Task objective> Your task is to copy the data exactly while leaving out every picture.

Supplied information>

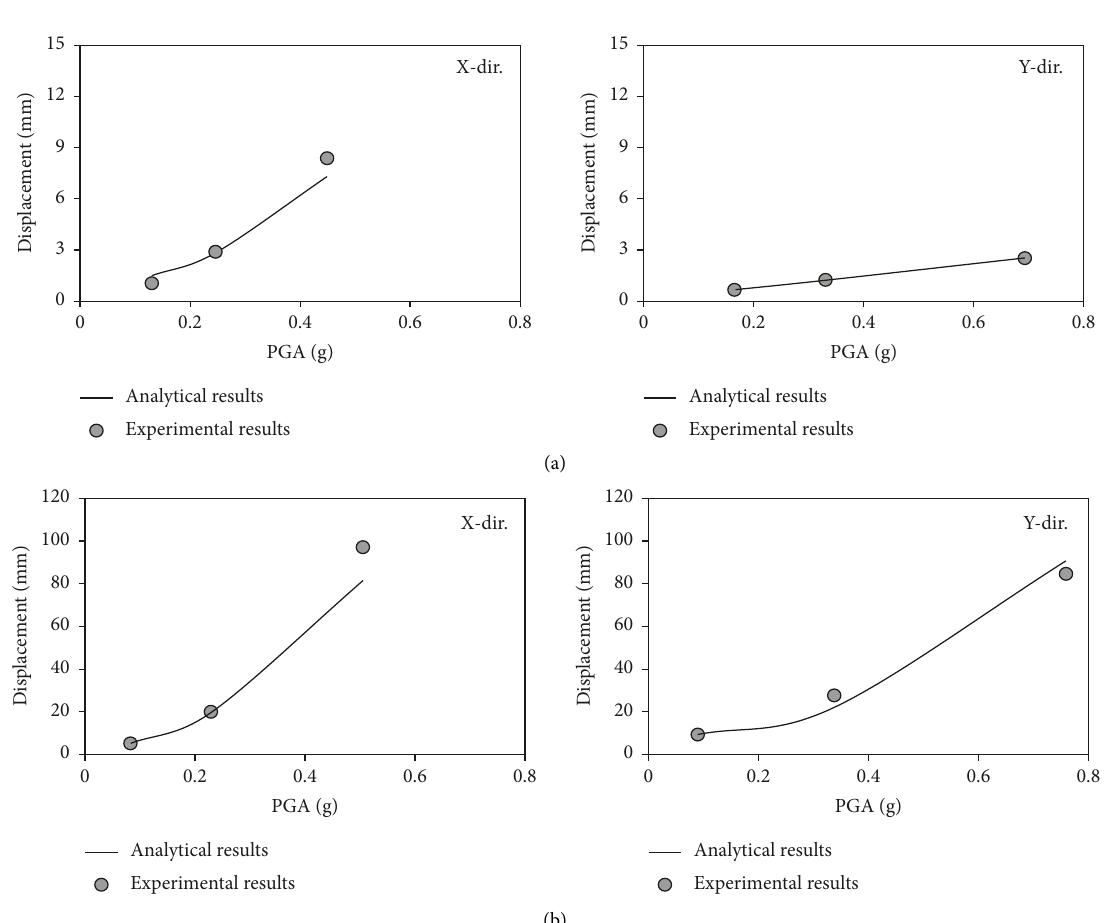
Figure 20: Displacement versus PGA at the top (cooling system) of the UPS specimens, as obtained from the experimental and analytical results. (a) Series A. (b) Series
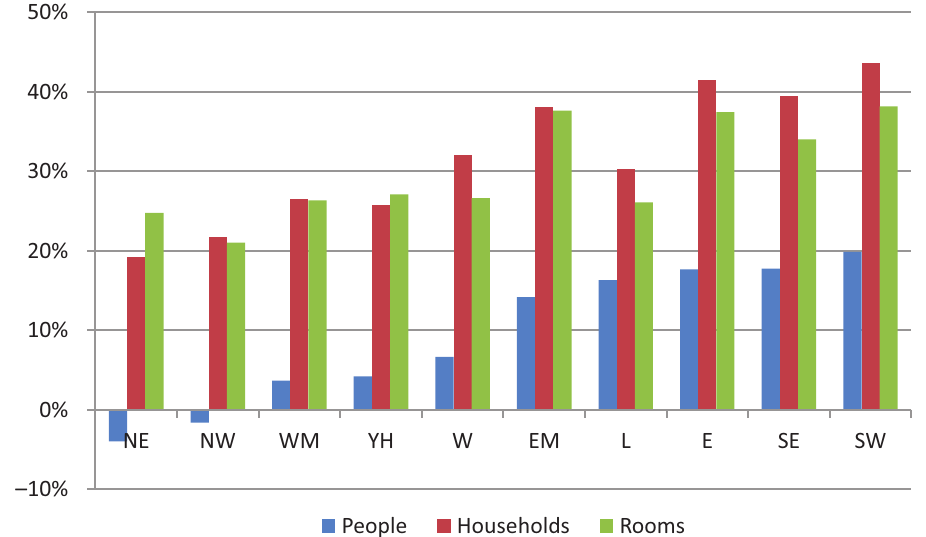
Figure 3. Rates of growth in numbers of people, households and rooms, regions, 1981–2011. Compiled by the author based on data from Casweb for 1981 and Nomisweb for 2011. The initials identify regions: West Midlands (WM); Yorkshire and Humberside (YH); Wales (W); East Midlands (EM); London (L). The remainder of initials refer to regions named after points of the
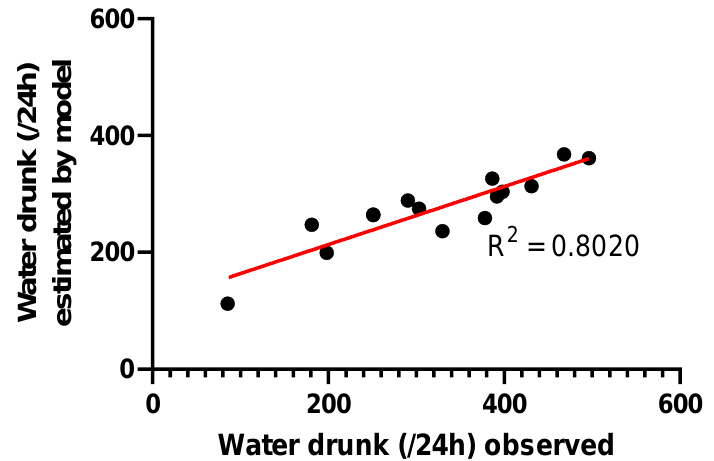
Figure 3. Correlation between the observed water consumption and the estimated water uptake by the model for 15 animals. The observed water drunk over 24 h was determined by adding the esti- mated proportion of nocturnal drinking (10.5%) to the water uptake evaluated during the photo- period. Coefficient of determination (R 2 ) =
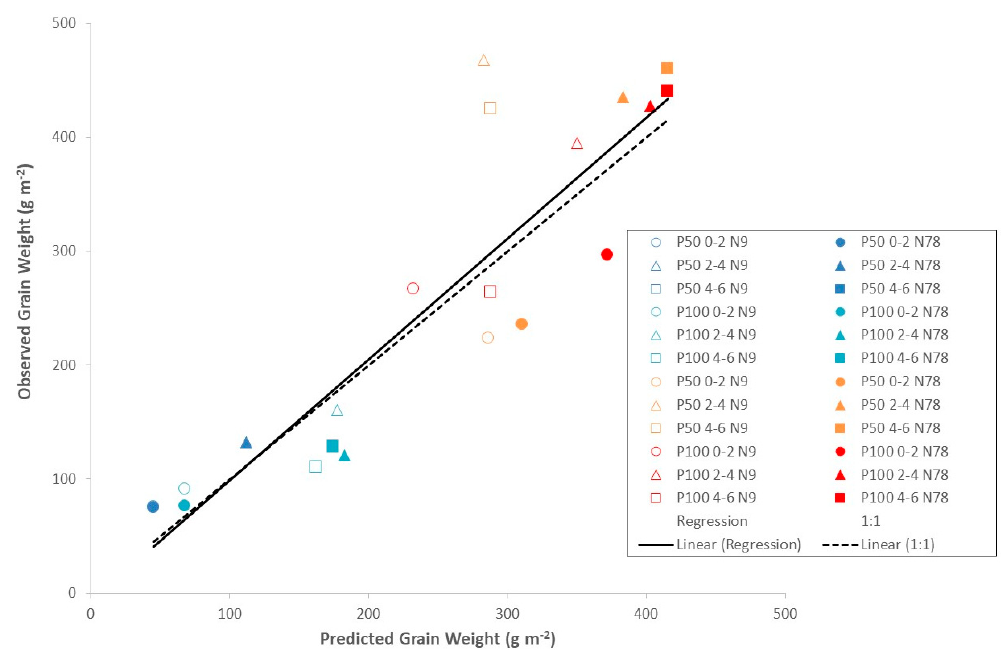
Figure 1. Uncalibrated comparison of observed and predicted maize grain yield grown in all zones under trees in the 2015 (blue symbols) and 2016 (orange and red symbols) cropping seasons. Lines are linear regression (solid) and 1:1 (broken).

Completed exercise>
Figure 20: Displacement versus PGA at the top (cooling system) of the UPS specimens, as obtained from the experimental and analytical results. (a) Series A. (b) Series
Figure 3. Rates of growth in numbers of people, households and rooms, regions, 1981–2011. Compiled by the author based on data from Casweb for 1981 and Nomisweb for 2011. The initials identify regions: West Midlands (WM); Yorkshire and Humberside (YH); Wales (W); East Midlands (EM); London (L). The remainder of initials refer to regions named after points of the
Figure 3. Correlation between the observed water consumption and the estimated water uptake by the model for 15 animals. The observed water drunk over 24 h was determined by adding the esti- mated proportion of nocturnal drinking (10.5%) to the water uptake evaluated during the photo- period. Coefficient of determination (R 2 ) =
Figure 1. Uncalibrated comparison of observed and predicted maize grain yield grown in all zones under trees in the 2015 (blue symbols) and 2016 (orange and red symbols) cropping seasons. Lines are linear regression (solid) and 1:1 (broken).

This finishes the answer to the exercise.